The second challenge was in selecting the types of regulations. ITS selected the data regulations based on commonality across units and the health system, and those that impacted the greatest number of users, recognizing that not all regulations might be taken into account. These edge cases are addressed on an individual basis by ITS and the unit with the edge case need.
A third challenge was how to scale the tables in the standard to include ever-expanding and -changing services. ITS recognized from the beginning that the tables were neither optimal nor sustainable as a tool. For this reason, work began on the next-generation data-use web tool soon after the standard was published.
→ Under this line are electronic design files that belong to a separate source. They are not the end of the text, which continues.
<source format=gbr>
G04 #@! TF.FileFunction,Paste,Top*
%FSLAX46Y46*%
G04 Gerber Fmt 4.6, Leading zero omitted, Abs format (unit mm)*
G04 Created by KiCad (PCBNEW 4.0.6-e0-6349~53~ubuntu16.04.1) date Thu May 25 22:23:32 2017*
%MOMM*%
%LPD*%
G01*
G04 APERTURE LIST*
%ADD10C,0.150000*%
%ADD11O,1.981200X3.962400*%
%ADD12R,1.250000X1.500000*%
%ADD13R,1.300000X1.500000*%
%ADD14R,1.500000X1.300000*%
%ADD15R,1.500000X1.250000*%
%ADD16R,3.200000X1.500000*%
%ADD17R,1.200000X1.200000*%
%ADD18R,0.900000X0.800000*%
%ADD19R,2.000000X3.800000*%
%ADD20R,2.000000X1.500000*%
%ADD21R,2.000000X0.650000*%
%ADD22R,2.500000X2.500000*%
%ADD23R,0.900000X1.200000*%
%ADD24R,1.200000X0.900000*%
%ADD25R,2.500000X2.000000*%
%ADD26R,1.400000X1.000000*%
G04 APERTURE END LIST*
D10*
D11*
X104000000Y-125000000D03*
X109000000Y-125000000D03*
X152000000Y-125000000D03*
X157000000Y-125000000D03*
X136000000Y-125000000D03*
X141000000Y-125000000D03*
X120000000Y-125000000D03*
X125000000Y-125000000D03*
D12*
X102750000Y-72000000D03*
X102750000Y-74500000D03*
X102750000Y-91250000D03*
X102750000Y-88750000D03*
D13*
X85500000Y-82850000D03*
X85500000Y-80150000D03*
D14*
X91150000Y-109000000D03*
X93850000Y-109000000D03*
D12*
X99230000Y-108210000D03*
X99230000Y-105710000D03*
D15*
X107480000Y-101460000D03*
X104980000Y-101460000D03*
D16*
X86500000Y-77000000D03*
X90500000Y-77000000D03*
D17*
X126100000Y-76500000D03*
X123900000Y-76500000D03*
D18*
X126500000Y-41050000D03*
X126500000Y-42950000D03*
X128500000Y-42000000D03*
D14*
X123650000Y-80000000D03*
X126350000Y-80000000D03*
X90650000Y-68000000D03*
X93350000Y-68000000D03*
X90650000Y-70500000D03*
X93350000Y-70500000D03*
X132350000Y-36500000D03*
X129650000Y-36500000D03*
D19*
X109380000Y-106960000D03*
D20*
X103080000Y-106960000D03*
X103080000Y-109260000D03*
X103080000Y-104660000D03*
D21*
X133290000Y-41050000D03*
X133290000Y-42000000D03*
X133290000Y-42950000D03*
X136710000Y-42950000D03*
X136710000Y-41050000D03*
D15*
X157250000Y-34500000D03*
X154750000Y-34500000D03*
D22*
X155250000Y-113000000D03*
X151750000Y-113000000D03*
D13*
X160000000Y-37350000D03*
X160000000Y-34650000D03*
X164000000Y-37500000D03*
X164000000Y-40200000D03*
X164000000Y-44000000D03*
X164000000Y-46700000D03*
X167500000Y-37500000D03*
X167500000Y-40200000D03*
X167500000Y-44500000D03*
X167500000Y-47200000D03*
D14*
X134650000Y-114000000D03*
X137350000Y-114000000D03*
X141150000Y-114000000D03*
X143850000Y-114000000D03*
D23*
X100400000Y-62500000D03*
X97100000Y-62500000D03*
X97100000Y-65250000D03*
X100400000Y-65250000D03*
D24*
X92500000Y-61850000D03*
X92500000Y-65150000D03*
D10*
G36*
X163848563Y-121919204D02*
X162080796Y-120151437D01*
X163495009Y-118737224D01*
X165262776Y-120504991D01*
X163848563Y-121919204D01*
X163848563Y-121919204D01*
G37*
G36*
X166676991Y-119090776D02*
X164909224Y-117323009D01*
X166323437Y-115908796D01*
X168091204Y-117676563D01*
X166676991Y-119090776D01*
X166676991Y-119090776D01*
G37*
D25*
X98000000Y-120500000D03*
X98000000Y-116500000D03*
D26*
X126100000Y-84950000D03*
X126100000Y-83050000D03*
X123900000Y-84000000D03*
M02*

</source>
The fourth challenge was how to proactively and retroactively review service offerings, with particular attention being paid to baking security and compliance reviews into the development life cycle and procurement processes (e.g. engaging in service provider security and compliance reviews before rolling out new services like M+Google) . Over the past year, ITS has developed tools and processes, including a standard service provider security and compliance questionnaire based on the Cloud Security Alliance Consensus Assessments Initiative Questionnaire to meet this challenge.2
This U-M questionnaire is being integrated into the overall university procurement and vendor review process. It has been used in assessing services ranging from e-textbook providers to hard-drive back-up services to travel agent partnerships. The result of a consistent university approach to assessing vendor security and compliance risk is that the university is better positioned to build additional security and compliance assurances into the vendor contracts and/or make stronger risk-based decisions when selecting a vendor.
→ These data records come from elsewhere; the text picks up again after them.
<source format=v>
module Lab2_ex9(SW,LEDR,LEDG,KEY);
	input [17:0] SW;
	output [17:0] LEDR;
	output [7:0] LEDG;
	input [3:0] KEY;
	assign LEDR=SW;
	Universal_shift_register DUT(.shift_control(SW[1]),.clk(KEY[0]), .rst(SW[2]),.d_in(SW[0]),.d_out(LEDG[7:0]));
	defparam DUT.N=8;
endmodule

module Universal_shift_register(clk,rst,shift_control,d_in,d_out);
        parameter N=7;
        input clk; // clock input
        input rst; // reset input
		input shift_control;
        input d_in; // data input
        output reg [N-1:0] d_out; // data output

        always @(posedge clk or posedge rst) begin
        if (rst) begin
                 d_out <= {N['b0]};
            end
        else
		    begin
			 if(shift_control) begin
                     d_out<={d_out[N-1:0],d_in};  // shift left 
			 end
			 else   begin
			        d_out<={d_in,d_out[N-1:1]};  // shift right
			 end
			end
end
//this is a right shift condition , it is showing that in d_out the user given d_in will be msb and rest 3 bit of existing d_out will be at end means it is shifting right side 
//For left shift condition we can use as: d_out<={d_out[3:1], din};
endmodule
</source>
The final challenge was how to get users to adopt the tool. Because publication of the standard was tied to U-M's M+Google implementation, it brought a high level of university-wide and individual user visibility. Therefore, U-M did not need to have a separate education campaign for the standard and its tables, and ongoing awareness of the standard has been relatively high. ITS anticipates a broader education and awareness campaign for the next-generation data-use web tool once it is ready to go live, and ITS Communications is in the preliminary planning stages for this effort.
Providing users the means to accurately identify, manage, and secure data is imperative in an era of data-driven institutions. Because the number of IT services is growing continuously, providing users with the ability to help themselves is crucial to enabling stakeholders to meet their institutional, legal, and compliance requirements and to avoid overloading IT support staff.
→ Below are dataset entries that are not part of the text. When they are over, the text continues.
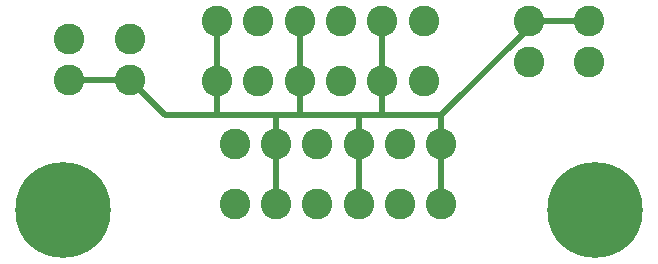
<source format=gbr>
%TF.GenerationSoftware,KiCad,Pcbnew,(5.1.12)-1*%
%TF.CreationDate,2022-01-14T14:31:03-05:00*%
%TF.ProjectId,CANJunction_6x,43414e4a-756e-4637-9469-6f6e5f36782e,00*%
%TF.SameCoordinates,Original*%
%TF.FileFunction,Copper,L2,Bot*%
%TF.FilePolarity,Positive*%
%FSLAX46Y46*%
G04 Gerber Fmt 4.6, Leading zero omitted, Abs format (unit mm)*
G04 Created by KiCad (PCBNEW (5.1.12)-1) date 2022-01-14 14:31:03*
%MOMM*%
%LPD*%
G01*
G04 APERTURE LIST*
%TA.AperFunction,ComponentPad*%
%ADD10C,8.080000*%
%TD*%
%TA.AperFunction,ComponentPad*%
%ADD11C,2.600000*%
%TD*%
%TA.AperFunction,Conductor*%
%ADD12C,0.500000*%
%TD*%
G04 APERTURE END LIST*
D10*
%TO.P,H1,*%
%TO.N,*%
X139500000Y-101500000D03*
X94500000Y-101500000D03*
%TD*%
D11*
%TO.P,J4,5*%
%TO.N,Net-(J1-Pad1)*%
X111000000Y-85500000D03*
%TO.P,J4,6*%
%TO.N,Net-(J1-Pad2)*%
X107500000Y-85500000D03*
%TO.P,J4,3*%
%TO.N,Net-(J1-Pad1)*%
X118000000Y-85500000D03*
%TO.P,J4,4*%
%TO.N,Net-(J1-Pad2)*%
X114500000Y-85500000D03*
%TO.P,J4,5*%
%TO.N,Net-(J1-Pad1)*%
X111000000Y-90600000D03*
%TO.P,J4,6*%
%TO.N,Net-(J1-Pad2)*%
X107500000Y-90600000D03*
%TO.P,J4,4*%
X114500000Y-90600000D03*
%TO.P,J4,3*%
%TO.N,Net-(J1-Pad1)*%
X118000000Y-90600000D03*
%TO.P,J4,2*%
%TO.N,Net-(J1-Pad2)*%
X121500000Y-90600000D03*
%TO.P,J4,1*%
%TO.N,Net-(J1-Pad1)*%
X125000000Y-90600000D03*
%TO.P,J4,2*%
%TO.N,Net-(J1-Pad2)*%
X121500000Y-85500000D03*
%TO.P,J4,1*%
%TO.N,Net-(J1-Pad1)*%
X125000000Y-85500000D03*
%TD*%
%TO.P,J3,5*%
%TO.N,Net-(J1-Pad1)*%
X123000000Y-101000000D03*
%TO.P,J3,6*%
%TO.N,Net-(J1-Pad2)*%
X126500000Y-101000000D03*
%TO.P,J3,3*%
%TO.N,Net-(J1-Pad1)*%
X116000000Y-101000000D03*
%TO.P,J3,4*%
%TO.N,Net-(J1-Pad2)*%
X119500000Y-101000000D03*
%TO.P,J3,5*%
%TO.N,Net-(J1-Pad1)*%
X123000000Y-95900000D03*
%TO.P,J3,6*%
%TO.N,Net-(J1-Pad2)*%
X126500000Y-95900000D03*
%TO.P,J3,4*%
X119500000Y-95900000D03*
%TO.P,J3,3*%
%TO.N,Net-(J1-Pad1)*%
X116000000Y-95900000D03*
%TO.P,J3,2*%
%TO.N,Net-(J1-Pad2)*%
X112500000Y-95900000D03*
%TO.P,J3,1*%
%TO.N,Net-(J1-Pad1)*%
X109000000Y-95900000D03*
%TO.P,J3,2*%
%TO.N,Net-(J1-Pad2)*%
X112500000Y-101000000D03*
%TO.P,J3,1*%
%TO.N,Net-(J1-Pad1)*%
X109000000Y-101000000D03*
%TD*%
%TO.P,J2,2*%
%TO.N,Net-(J1-Pad2)*%
X100100000Y-90500000D03*
%TO.P,J2,1*%
%TO.N,Net-(J1-Pad1)*%
X100100000Y-87000000D03*
%TO.P,J2,2*%
%TO.N,Net-(J1-Pad2)*%
X95000000Y-90500000D03*
%TO.P,J2,1*%
%TO.N,Net-(J1-Pad1)*%
X95000000Y-87000000D03*
%TD*%
%TO.P,J1,2*%
%TO.N,Net-(J1-Pad2)*%
X133900000Y-85500000D03*
%TO.P,J1,1*%
%TO.N,Net-(J1-Pad1)*%
X133900000Y-89000000D03*
%TO.P,J1,2*%
%TO.N,Net-(J1-Pad2)*%
X139000000Y-85500000D03*
%TO.P,J1,1*%
%TO.N,Net-(J1-Pad1)*%
X139000000Y-89000000D03*
%TD*%
D12*
%TO.N,Net-(J1-Pad2)*%
X107400000Y-90500000D02*
X107500000Y-90600000D01*
X107500000Y-85500000D02*
X107500000Y-90600000D01*
X114500000Y-85500000D02*
X114500000Y-90600000D01*
X112500000Y-95900000D02*
X112500000Y-101000000D01*
X121500000Y-85500000D02*
X121500000Y-90600000D01*
X119500000Y-95900000D02*
X119500000Y-101000000D01*
X95000000Y-90500000D02*
X100100000Y-90500000D01*
X100100000Y-90500000D02*
X103100000Y-93500000D01*
X133900000Y-86100000D02*
X133900000Y-85500000D01*
X126500000Y-93500000D02*
X133900000Y-86100000D01*
X133900000Y-85500000D02*
X139000000Y-85500000D01*
X107500000Y-90600000D02*
X107500000Y-93500000D01*
X103100000Y-93500000D02*
X107500000Y-93500000D01*
X112500000Y-95900000D02*
X112500000Y-93500000D01*
X107500000Y-93500000D02*
X112500000Y-93500000D01*
X114500000Y-90600000D02*
X114500000Y-93500000D01*
X112500000Y-93500000D02*
X114500000Y-93500000D01*
X119500000Y-95900000D02*
X119500000Y-93500000D01*
X114500000Y-93500000D02*
X119500000Y-93500000D01*
X121500000Y-93500000D02*
X126500000Y-93500000D01*
X121500000Y-90600000D02*
X121500000Y-93500000D01*
X119500000Y-93500000D02*
X121500000Y-93500000D01*
X126500000Y-95900000D02*
X126500000Y-93500000D01*
X126500000Y-95900000D02*
X126500000Y-101000000D01*
%TD*%
M02*

</source>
Having a simple, static data classification policy is not enough. Providing users with static examples of data types and the IT services that align with these services (see the tables found in the Sensitive Regulated Data: Permitted and Restricted Uses Standard) is a step forward, but it is not sustainable due to myriad types of sensitive data and an ever-expanding suite of IT services that use the data. The University of Michigan's development of a database-driven tool will provide expanded guidance to users, explaining why specific data may be used in specific IT services and under what conditions, as well as a self-service model for users to identify sensitive data and compliant IT systems.
- Note that sensitive regulated data is not a formal data classification, but is simply a subset of sensitive data.
- Assessment of the questionnaire is performed by ITS security and compliance experts, with the results becoming part of the overall vendor review package.